My Doctor He’s exhausted. But alert. The way he explains things…like he’s lived twelve lives and didn’t rest in any of them. Blood pressure’s fine, but something’s off. He doesn’t sleep right. Doesn’t eat like a person with roots. I asked if he wanted a referral. He said he didn’t have time. I believed him.
A Former Coworker He was always pacing. Always had a side hustle. Once he brought a climbing harness to the office and demoed it during lunch. People rolled their eyes. But he made you want to believe there was more to life than this place. He wasn’t built for cubicles. I hope he figured it out.
A Hostile Airbnb Guest The hot tub didn’t work. He responded too late. Place was weird. Energy was weird. But… he refunded me. Maybe he’s not a bad guy. Just a mess.
Someone I Ghosted He was always halfway here. Talked like a poet, vanished like a ghost. I never knew if he meant what he said. But it felt like he did. That’s what made it worse.
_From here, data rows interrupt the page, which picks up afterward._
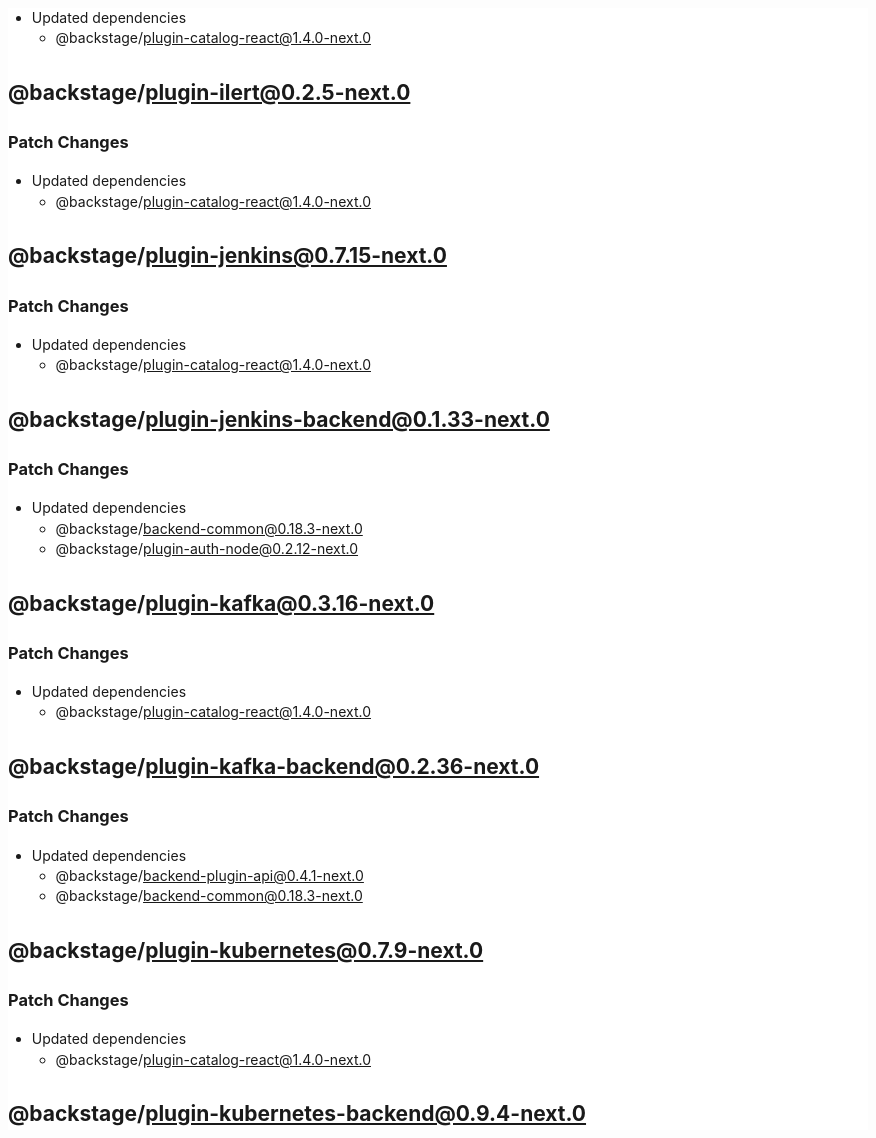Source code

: - Updated dependencies
  - @backstage/plugin-catalog-react@1.4.0-next.0

## @backstage/plugin-ilert@0.2.5-next.0

### Patch Changes

- Updated dependencies
  - @backstage/plugin-catalog-react@1.4.0-next.0

## @backstage/plugin-jenkins@0.7.15-next.0

### Patch Changes

- Updated dependencies
  - @backstage/plugin-catalog-react@1.4.0-next.0

## @backstage/plugin-jenkins-backend@0.1.33-next.0

### Patch Changes

- Updated dependencies
  - @backstage/backend-common@0.18.3-next.0
  - @backstage/plugin-auth-node@0.2.12-next.0

## @backstage/plugin-kafka@0.3.16-next.0

### Patch Changes

- Updated dependencies
  - @backstage/plugin-catalog-react@1.4.0-next.0

## @backstage/plugin-kafka-backend@0.2.36-next.0

### Patch Changes

- Updated dependencies
  - @backstage/backend-plugin-api@0.4.1-next.0
  - @backstage/backend-common@0.18.3-next.0

## @backstage/plugin-kubernetes@0.7.9-next.0

### Patch Changes

- Updated dependencies
  - @backstage/plugin-catalog-react@1.4.0-next.0

## @backstage/plugin-kubernetes-backend@0.9.4-next.0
The Aussie in Krabi He’s a unit, man. Bit all over the place, but heart’s in the right spot. Turned up with no ferry ticket, no plan, still climbed hard. Never seen someone down so bad and still psyched to hangdog. Hope he figures it out, aye?
The Brit in Krabi Bit chaotic. But decent bloke. Talks fast. Thinks faster. Wakes up late but somehow gets to the crag. Bit exhausting to keep up with, to be honest. But he always makes you laugh halfway through a route. Could probably use a proper nap and a pension plan.
Rod We’ve been through it. Business. Friendship. Shared debt. Shared dreams. I know his heart. He’s got vision most people don’t. But sometimes he leaves fires half lit. I help where I can. We hold different pieces of the same mess…and that’s okay. I wouldn’t do this with anyone else.
My Daughter, Maybe One Day I don’t know him. But I know he writes. And climbs. And tries, even when he’s not sure how. I don’t know if I’ll ever call him dad. But I think he wanted to be one.